Sacrificio di Andrea Carraro, Castelvecchi

Un padre e una figlia raccontati attraverso la nemesi di Giorgio, direttore editoriale di una casa editrice romana e Carolina, una giovane tossicodipendente

Il romanzo di Andrea Carraro, Sacrificio, edito da Castelvecchi editore, è caratterizzato da un forte spessore introspettivo, che gravita attorno alla dolorosa nemesi di Giorgio, direttore editoriale di una casa editrice romana. 
Nel tentativo di trovare un’assoluzione all’incoerenza del vissuto e di ricomporre il disordine che accompagna la sua vita, Giorgio cerca di restituire valore al difficile rapporto affettivo con la figlia Carolina, eroinomane. Sceglie di condividerne la sofferenza e si carica dello stesso fardello fino al sacrificio di sé, come estremo atto salvifico. 
Il fondamento esistenziale si rivela basilare in tutto il romanzo, nonché la lacerazione fra la sfiducia di Giorgio verso sé stesso e la responsabilità che la paternità impone. Col bisogno di interrogare la propria coscienza sugli errori commessi e di ricostruire sulle rovine una sorta di punto di ripartenza, s’innesca un’osmosi fra passato e presente. 

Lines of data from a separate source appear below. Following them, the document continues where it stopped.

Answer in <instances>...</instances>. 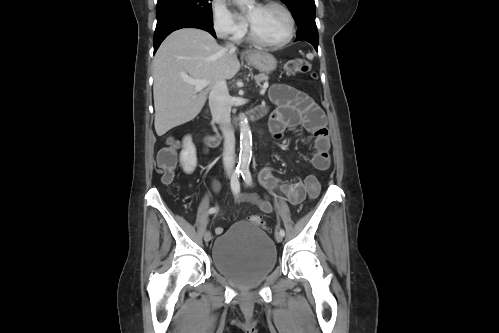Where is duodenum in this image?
<instances>
[{"mask_svg":"<svg viewBox=\"0 0 499 333\" xmlns=\"http://www.w3.org/2000/svg\"><path fill=\"white\" fill-rule=\"evenodd\" d=\"M265 114V111L259 107H256V108H253V109H250L248 111H246L245 113H242L240 115H237L233 122H234V125L236 127H239L242 122H244V120H249V121H257L259 119H261Z\"/></svg>","mask_w":499,"mask_h":333,"instance_id":"duodenum-1","label":"duodenum"}]
</instances>
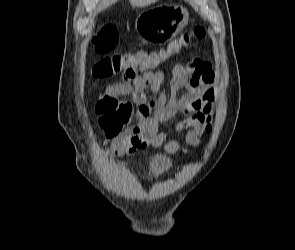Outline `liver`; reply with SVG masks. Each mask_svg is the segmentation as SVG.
I'll list each match as a JSON object with an SVG mask.
<instances>
[{
    "label": "liver",
    "mask_w": 295,
    "mask_h": 250,
    "mask_svg": "<svg viewBox=\"0 0 295 250\" xmlns=\"http://www.w3.org/2000/svg\"><path fill=\"white\" fill-rule=\"evenodd\" d=\"M157 0H130V3L136 7H146L155 3Z\"/></svg>",
    "instance_id": "liver-1"
}]
</instances>
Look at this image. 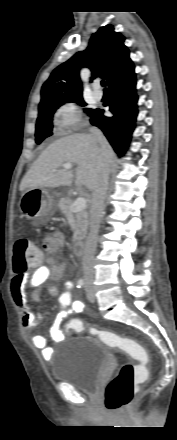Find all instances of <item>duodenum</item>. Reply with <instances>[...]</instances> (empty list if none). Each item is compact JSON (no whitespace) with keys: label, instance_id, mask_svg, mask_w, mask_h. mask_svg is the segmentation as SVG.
Returning a JSON list of instances; mask_svg holds the SVG:
<instances>
[{"label":"duodenum","instance_id":"410a0bca","mask_svg":"<svg viewBox=\"0 0 177 440\" xmlns=\"http://www.w3.org/2000/svg\"><path fill=\"white\" fill-rule=\"evenodd\" d=\"M73 249H74V253L77 256H82L84 254V252H85V244H84V242L81 241V240L76 241L74 243V245H73Z\"/></svg>","mask_w":177,"mask_h":440}]
</instances>
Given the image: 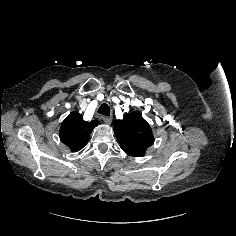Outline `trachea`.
Returning a JSON list of instances; mask_svg holds the SVG:
<instances>
[{
  "label": "trachea",
  "instance_id": "trachea-1",
  "mask_svg": "<svg viewBox=\"0 0 236 236\" xmlns=\"http://www.w3.org/2000/svg\"><path fill=\"white\" fill-rule=\"evenodd\" d=\"M98 113L105 115V116H109L110 115V107L108 106V104L103 103L99 109H98Z\"/></svg>",
  "mask_w": 236,
  "mask_h": 236
}]
</instances>
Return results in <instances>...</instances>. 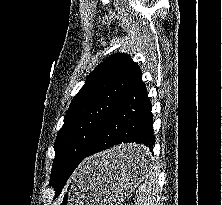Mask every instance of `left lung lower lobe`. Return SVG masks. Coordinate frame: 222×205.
Listing matches in <instances>:
<instances>
[{"label": "left lung lower lobe", "instance_id": "1", "mask_svg": "<svg viewBox=\"0 0 222 205\" xmlns=\"http://www.w3.org/2000/svg\"><path fill=\"white\" fill-rule=\"evenodd\" d=\"M151 109L139 68L108 113L88 151L80 157L70 154L62 159L60 167L66 170V176L56 189V196L85 158L116 145L137 143L147 146L146 150L127 151L118 156V161L124 164H145L150 159L149 150H152L155 143Z\"/></svg>", "mask_w": 222, "mask_h": 205}]
</instances>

Emergono fatti che hanno lasciato significative tracce e che rivelano la familiarità di Giorgio con la droga fin dall’adolescenza. Carolina, da piccola, scopre in un cassetto un panetto di hashish, in casa si ascoltano le canzoni dell’idolo del padre, Lou Reed, dalla chiara impronta trasgressiva. Non troppo velatamente, il direttore della comunità di riabilitazione, dalla quale Carolina viene espulsa, gli rimprovera una eccessiva liberalità e accondiscendenza, e di non essersi preoccupato di arginare i comportamenti devianti della figlia, già allo sbando nel suo mondo fluttuante e incerto. Giorgio pare rimasto ancorato all’idea di una relazione filiale amicale e paritetica che il forte legame con la figlia amplifica, e che la mancanza di sponde paradossalmente contribuisce a rendere più distorta e fragile. A tal punto che Giorgio assume su di sé il peso di entrambe le esistenze.

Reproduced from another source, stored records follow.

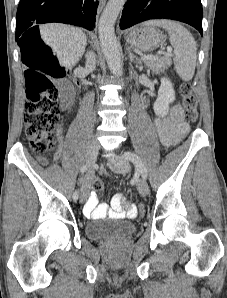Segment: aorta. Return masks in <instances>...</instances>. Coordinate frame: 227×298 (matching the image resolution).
<instances>
[{
  "mask_svg": "<svg viewBox=\"0 0 227 298\" xmlns=\"http://www.w3.org/2000/svg\"><path fill=\"white\" fill-rule=\"evenodd\" d=\"M125 2L126 0H109L98 23L103 55L110 71L116 76L122 75V62L114 26Z\"/></svg>",
  "mask_w": 227,
  "mask_h": 298,
  "instance_id": "762f6f07",
  "label": "aorta"
}]
</instances>
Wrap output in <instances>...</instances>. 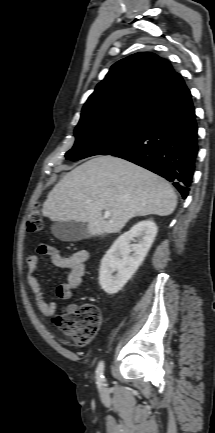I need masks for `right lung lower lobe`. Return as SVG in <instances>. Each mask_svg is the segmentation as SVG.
<instances>
[{
  "mask_svg": "<svg viewBox=\"0 0 215 433\" xmlns=\"http://www.w3.org/2000/svg\"><path fill=\"white\" fill-rule=\"evenodd\" d=\"M195 109L188 88L147 114L136 137L108 155L123 158L173 182L185 199L198 153Z\"/></svg>",
  "mask_w": 215,
  "mask_h": 433,
  "instance_id": "right-lung-lower-lobe-1",
  "label": "right lung lower lobe"
}]
</instances>
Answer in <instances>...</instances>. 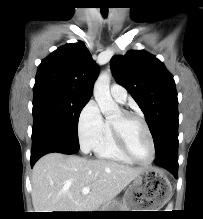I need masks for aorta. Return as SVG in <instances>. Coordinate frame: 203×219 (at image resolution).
Listing matches in <instances>:
<instances>
[{
	"instance_id": "1",
	"label": "aorta",
	"mask_w": 203,
	"mask_h": 219,
	"mask_svg": "<svg viewBox=\"0 0 203 219\" xmlns=\"http://www.w3.org/2000/svg\"><path fill=\"white\" fill-rule=\"evenodd\" d=\"M94 97L104 116H111L119 112V106L110 94V75L101 73L94 84Z\"/></svg>"
}]
</instances>
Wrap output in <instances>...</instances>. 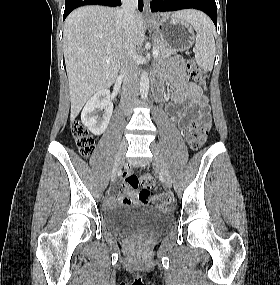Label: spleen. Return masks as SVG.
I'll return each mask as SVG.
<instances>
[{
  "label": "spleen",
  "instance_id": "3e777b00",
  "mask_svg": "<svg viewBox=\"0 0 280 285\" xmlns=\"http://www.w3.org/2000/svg\"><path fill=\"white\" fill-rule=\"evenodd\" d=\"M175 15L193 26L196 31L194 47L196 63L204 71H211L215 59V27L212 21L205 14L192 10L178 12Z\"/></svg>",
  "mask_w": 280,
  "mask_h": 285
}]
</instances>
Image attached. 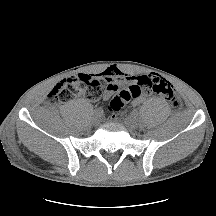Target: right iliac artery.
<instances>
[{
	"label": "right iliac artery",
	"mask_w": 216,
	"mask_h": 216,
	"mask_svg": "<svg viewBox=\"0 0 216 216\" xmlns=\"http://www.w3.org/2000/svg\"><path fill=\"white\" fill-rule=\"evenodd\" d=\"M94 112H95L96 115H99V116H100V115H103V110H102L101 108L95 109Z\"/></svg>",
	"instance_id": "1"
}]
</instances>
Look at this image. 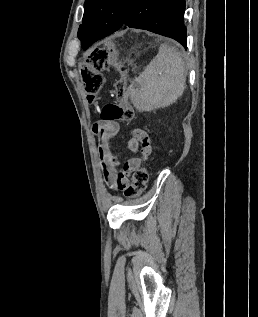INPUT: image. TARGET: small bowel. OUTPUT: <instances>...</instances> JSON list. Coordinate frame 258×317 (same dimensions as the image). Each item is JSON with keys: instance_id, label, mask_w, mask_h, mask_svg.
<instances>
[{"instance_id": "c3829d8e", "label": "small bowel", "mask_w": 258, "mask_h": 317, "mask_svg": "<svg viewBox=\"0 0 258 317\" xmlns=\"http://www.w3.org/2000/svg\"><path fill=\"white\" fill-rule=\"evenodd\" d=\"M93 132L98 138L99 158L105 181L115 190L125 189L130 173L139 169L150 158L154 149L153 138L139 128L130 129L123 134L120 140L127 139L129 150L136 156L126 161L122 169L118 170L119 161L110 145V139L119 133L118 123L99 121L93 125Z\"/></svg>"}]
</instances>
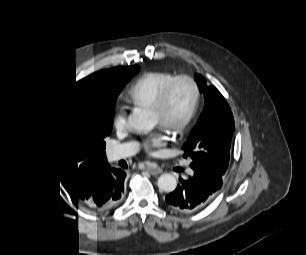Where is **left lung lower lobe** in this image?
Wrapping results in <instances>:
<instances>
[{"instance_id":"0a47b994","label":"left lung lower lobe","mask_w":306,"mask_h":255,"mask_svg":"<svg viewBox=\"0 0 306 255\" xmlns=\"http://www.w3.org/2000/svg\"><path fill=\"white\" fill-rule=\"evenodd\" d=\"M192 169L191 176L180 178L175 191L166 196V202L176 211L190 213L202 208L222 187V176L215 171L205 166Z\"/></svg>"}]
</instances>
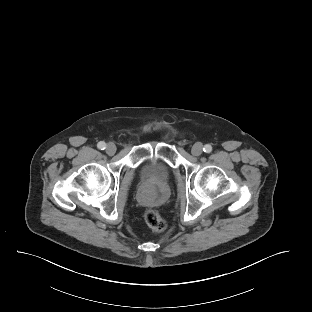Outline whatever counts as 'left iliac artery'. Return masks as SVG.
<instances>
[{
  "label": "left iliac artery",
  "mask_w": 312,
  "mask_h": 312,
  "mask_svg": "<svg viewBox=\"0 0 312 312\" xmlns=\"http://www.w3.org/2000/svg\"><path fill=\"white\" fill-rule=\"evenodd\" d=\"M203 151L206 153H210L212 151V146L209 144H206L203 148Z\"/></svg>",
  "instance_id": "obj_1"
}]
</instances>
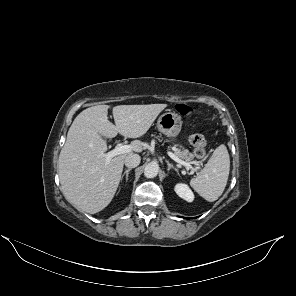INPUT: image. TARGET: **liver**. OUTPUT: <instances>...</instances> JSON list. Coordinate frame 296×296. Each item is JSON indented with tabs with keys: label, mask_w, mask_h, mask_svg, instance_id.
Segmentation results:
<instances>
[{
	"label": "liver",
	"mask_w": 296,
	"mask_h": 296,
	"mask_svg": "<svg viewBox=\"0 0 296 296\" xmlns=\"http://www.w3.org/2000/svg\"><path fill=\"white\" fill-rule=\"evenodd\" d=\"M166 107L167 104L115 106V125L108 119V105L83 110L70 126L59 155L58 174L66 200L89 214L107 207L120 183L125 158L132 153L120 154L107 163L101 156L107 151L105 138L118 133L128 138L143 136ZM130 146L141 152L145 144L135 140Z\"/></svg>",
	"instance_id": "6515ba94"
}]
</instances>
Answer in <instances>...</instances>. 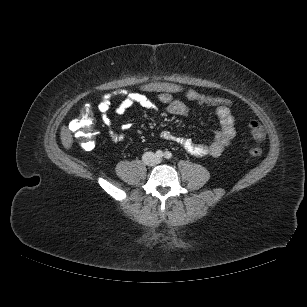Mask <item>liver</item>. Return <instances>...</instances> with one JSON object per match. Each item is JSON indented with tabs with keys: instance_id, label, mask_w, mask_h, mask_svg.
Here are the masks:
<instances>
[{
	"instance_id": "obj_1",
	"label": "liver",
	"mask_w": 307,
	"mask_h": 307,
	"mask_svg": "<svg viewBox=\"0 0 307 307\" xmlns=\"http://www.w3.org/2000/svg\"><path fill=\"white\" fill-rule=\"evenodd\" d=\"M139 91L147 92V93H154L156 91L160 93H181L184 91L185 86L181 82H162L161 79L156 78L153 82L141 83L138 86ZM61 142L66 149H69L73 143L72 135L69 129L66 126L61 127Z\"/></svg>"
}]
</instances>
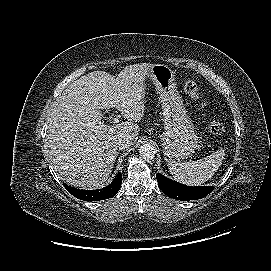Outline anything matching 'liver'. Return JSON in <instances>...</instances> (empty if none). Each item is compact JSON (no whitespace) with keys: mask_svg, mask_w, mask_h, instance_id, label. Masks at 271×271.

Nella filigrana della trama s’innestano le ossessioni di Giorgio, rifrazioni angosciose del vissuto che affiorano dal flusso testuale nel dialogo allucinato con Caliban, personificazione del Male. Nel grande mistero delle interferenze fra vita reale e immaginata, s’inseriscono anche le numerose visite di Giorgio a un’edicola della Madonna; le suppliche che le rivolge rappresentano l’estremo tentativo di colmare un vuoto che la separazione dalla moglie ancora amata e una tormentata solitudine rendono più doloroso. 
La prosa fluisce limpida anche dove la spirale si concentra sul senso di colpa, punto di non ritorno che reclama la sua vittima senza più compromessi di coscienza. Per un sacrificio che assume un complementare significato di redenzione.